6. When I don’t chase after or run away, those I burn for teach me tenderness beyond possession. This monk, hardening around the kitchen rules and the temple whacking-‐stick, while his body gives off musk and loneliness. This new father, confessing his running-‐away, his fear of the agony rising between him and his wife. He forgets the lights when he leaves, so stars shine up through the red tile roof of his cabin, while muezzins invite the dawn. I’m not saying I don’t get love-‐sick. I’m saying love-‐sickness can be a symptom of some deeper resolution calling, after all this time. 7. Graham and I each have dreams of our past-‐life encounters. Poking hazelnuts into the ground with the toe of his boot, he tells me: he was a country pastor, and I was his unhappy, cultured wife. Nothing he did could make up for my horror at being bound to a stolid, rural churchman, and my misery became his. I tell him: he was an itinerant musician, and I was the daughter of a house whose men wanted to kill him. I hid him in the spiral staircase while they raged, then set him loose on the dusty road to elsewhere. 8. If we’re meant to learn our way through the illusion of separateness, then those relationships of least understanding and greatest potential will repeat insistently until they resolve. Is that why, so much war? So much divorce. Love, hate, love, hammered and folded in layers, damascened into resilience, honed to a sharpness that has no sides. You strike the bomb-‐casing bell. I see you and the fixities of my life grow thin and malleable. This isn’t a wife-‐question, and it isn’t a fleeting-‐lover question. This is a thousand lifetimes’ BELOVED, firing its forge in us. There is work to be done. 9. Is the work ever done? In Ray Bradbury’s short story, an American engineer has just installed a supercomputer for some suspiciously Kabbalist Tibetan monks, who want it as a tool to crank out the names of God, believing this to be the sole work of creation. On the flight home over the Himalayas, the man looks out and sees the stars going out one by one. What about the names written languages can’t reach? Does the supercomputer speak weasel? The Beloved’s work requires the body & the senses, the awareness of all of us, not just the monks and engineers.

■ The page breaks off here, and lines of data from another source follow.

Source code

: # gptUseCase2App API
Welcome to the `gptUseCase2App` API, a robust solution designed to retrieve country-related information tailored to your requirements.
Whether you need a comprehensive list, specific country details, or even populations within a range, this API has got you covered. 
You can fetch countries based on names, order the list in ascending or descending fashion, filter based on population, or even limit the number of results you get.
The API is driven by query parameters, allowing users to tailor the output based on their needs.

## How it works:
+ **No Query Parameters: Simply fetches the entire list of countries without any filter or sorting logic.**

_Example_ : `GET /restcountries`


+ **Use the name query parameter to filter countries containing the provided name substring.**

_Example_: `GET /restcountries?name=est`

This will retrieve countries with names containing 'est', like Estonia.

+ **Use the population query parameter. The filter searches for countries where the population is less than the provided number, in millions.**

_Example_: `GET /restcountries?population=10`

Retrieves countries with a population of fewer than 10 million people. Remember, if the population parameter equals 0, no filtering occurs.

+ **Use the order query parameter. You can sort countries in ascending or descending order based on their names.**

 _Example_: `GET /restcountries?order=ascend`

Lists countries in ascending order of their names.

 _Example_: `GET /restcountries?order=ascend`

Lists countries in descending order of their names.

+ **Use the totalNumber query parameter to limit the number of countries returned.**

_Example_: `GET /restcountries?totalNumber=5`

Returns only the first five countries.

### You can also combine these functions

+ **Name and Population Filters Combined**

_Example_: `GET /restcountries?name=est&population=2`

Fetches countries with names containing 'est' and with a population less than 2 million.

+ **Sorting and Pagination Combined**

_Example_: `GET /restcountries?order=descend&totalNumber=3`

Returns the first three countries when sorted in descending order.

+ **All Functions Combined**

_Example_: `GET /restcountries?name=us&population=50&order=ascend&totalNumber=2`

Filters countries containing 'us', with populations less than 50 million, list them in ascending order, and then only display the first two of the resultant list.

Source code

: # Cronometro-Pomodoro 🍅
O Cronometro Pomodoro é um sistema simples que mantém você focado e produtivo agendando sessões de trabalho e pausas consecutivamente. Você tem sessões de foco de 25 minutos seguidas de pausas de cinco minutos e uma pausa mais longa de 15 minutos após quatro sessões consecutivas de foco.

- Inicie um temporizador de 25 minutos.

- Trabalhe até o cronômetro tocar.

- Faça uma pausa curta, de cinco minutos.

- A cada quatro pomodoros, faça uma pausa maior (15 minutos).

10. I startle out of bed just before midnight to go pick up Timothy, on his way home from Iceland. He’s nowhere to be seen, though the bus has come and gone. Thanks to our squirrely plan, I have no way of finding him. I start to leave. Recognition calls me back: the stranger waiting in the station is a friend from another life. As we greet one another in mutual astonishment, Timothy emerges. We grow together and apart like twigs of the same tree, connected in our separate striving by sunlight above and trunk below, by ground and by grace.